La mobilisation "partielle" décrétée par Moscou en septembre 2022 a davantage touché les groupes ethniques minoritaires, poussant de nombreux hommes à l'exil. "On ne se souvient pas d'une telle émigration massive de Bouriates. (…) La Bouriatie a recruté 2,5 à 3 fois plus de soldats par habitant que la moyenne russe", expliquait le 29 février sur X (ex-Twitter) la Fondation Bouriatie libre, une organisation non gouvernementale opposée à la guerre en Ukraine.

3 Est-ce que c'est la première fois que l'Ukraine intègre des Russes dans son armée ?

Le "bataillon sibérien" n'est pas l'unique unité rebelle russe à combattre les troupes du Kremlin aux côtés des Ukrainiens, mais il s'agit de la seule à être incorporée au sein de la Légion internationale, qui regroupe les volontaires étrangers.

Il existe d'autres formations déployées sur le front, comme le Corps des volontaires russes (RDK), qui a des liens avec l'extrême droite nationaliste, et la Légion Liberté de la Russie. Ces deux unités se sont distinguées depuis le printemps 2023 en menant plusieurs raids dans la région frontalière de Belgorod. Comme le précise le journal Le Monde, les deux groupes rebelles basés à Kiev œuvrent aussi au sein de l'armée ukrainienne.

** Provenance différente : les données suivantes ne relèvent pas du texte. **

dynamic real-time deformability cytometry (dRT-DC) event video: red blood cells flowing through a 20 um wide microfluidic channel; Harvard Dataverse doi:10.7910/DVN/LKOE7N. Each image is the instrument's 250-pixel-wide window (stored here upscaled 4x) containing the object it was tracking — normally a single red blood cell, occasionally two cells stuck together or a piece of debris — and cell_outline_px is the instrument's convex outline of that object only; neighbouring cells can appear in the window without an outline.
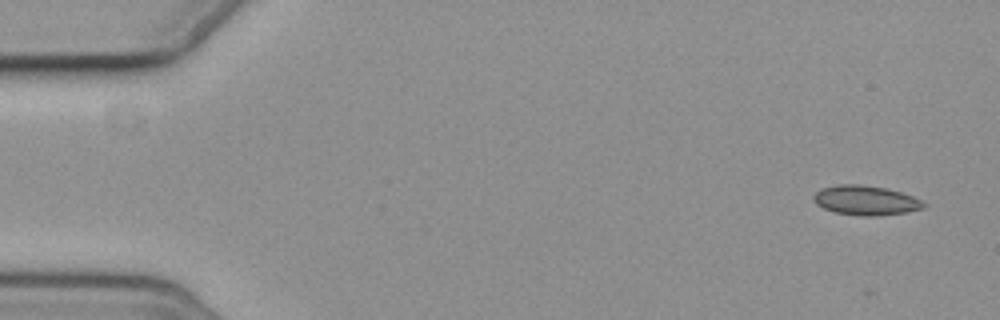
{"species": "common noctule bat (a hibernating species)", "species_latin": "Nyctalus noctula", "temperature_condition": "cold", "stored_images_in_passage": 5, "camera_frame_rate_fps": 3000, "um_per_image_px": 0.085, "animal": {"sex": "female", "body_mass_g": 19.3, "forearm_length_mm": 54.1}, "frame": {"image": 1, "passage_image": 1, "time_ms": 0.0, "image_size_px": [1000, 320], "cell_outline_px": [[928, 204], [924, 208], [908, 212], [876, 216], [860, 216], [836, 212], [824, 208], [816, 204], [812, 200], [812, 196], [820, 188], [840, 184], [860, 184], [888, 188], [912, 196]], "centroid_in_image_um": [73.58, 17.02], "position_along_channel_um": 11.4, "area_um2": 19.13}}
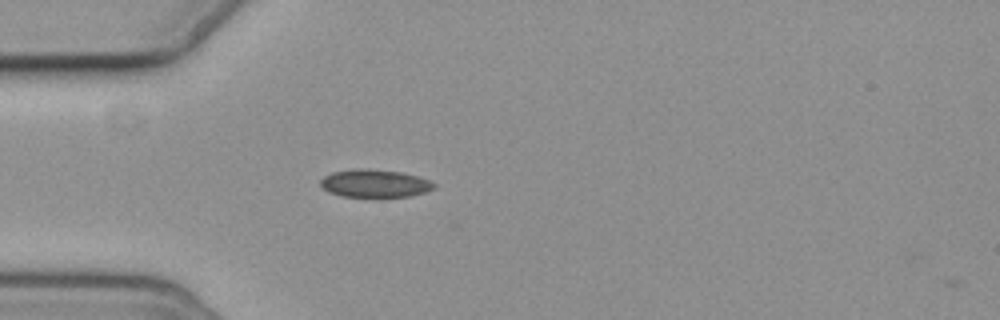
{"frame": {"image": 2, "passage_image": 5, "time_ms": 4.667, "image_size_px": [1000, 320], "cell_outline_px": [[436, 188], [412, 196], [340, 196], [328, 192], [320, 184], [320, 180], [324, 176], [332, 172], [356, 168], [368, 168], [400, 172], [420, 176], [436, 184]], "centroid_in_image_um": [31.86, 15.57], "position_along_channel_um": 53.1, "area_um2": 18.44}}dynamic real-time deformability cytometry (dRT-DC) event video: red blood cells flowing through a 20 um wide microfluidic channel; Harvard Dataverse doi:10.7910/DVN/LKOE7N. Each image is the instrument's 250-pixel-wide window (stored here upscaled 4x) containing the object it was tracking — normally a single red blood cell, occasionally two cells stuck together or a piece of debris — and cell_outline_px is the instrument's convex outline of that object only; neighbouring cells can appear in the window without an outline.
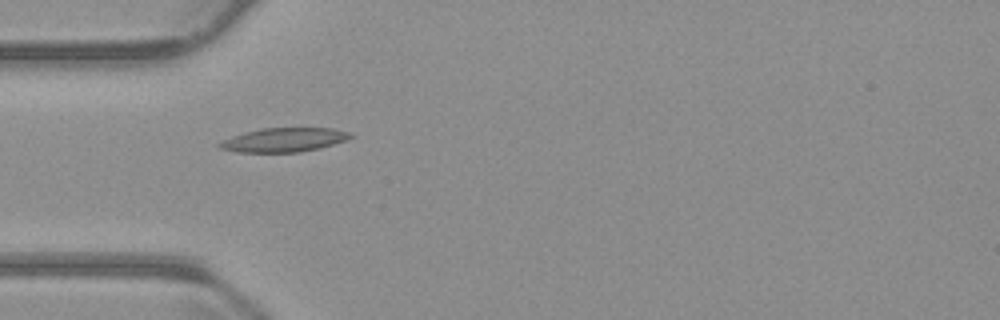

"Les deux unités sont intégrées et font partie de la défense territoriale. Elles sont tenues de respecter les injonctions de l'état-major ukrainien, mais il arrive que ses leaders fassent preuve d'une certaine autonomie, comme ça a été le cas à Belgorod", explique à franceinfo le chercheur Adrien Nonjon, spécialiste des mouvements d'extrême droite et nationalistes en Ukraine. Selon lui, le "bataillon sibérien" se différencie des autres unités russes par sa coloration politique : "L'unité s'inscrit dans une logique décoloniale de combattre l'impérialisme russe. Pas uniquement celui qui s'exerce sur les marges extérieures du territoire de la Fédération [de Russie], mais aussi à l'intérieur".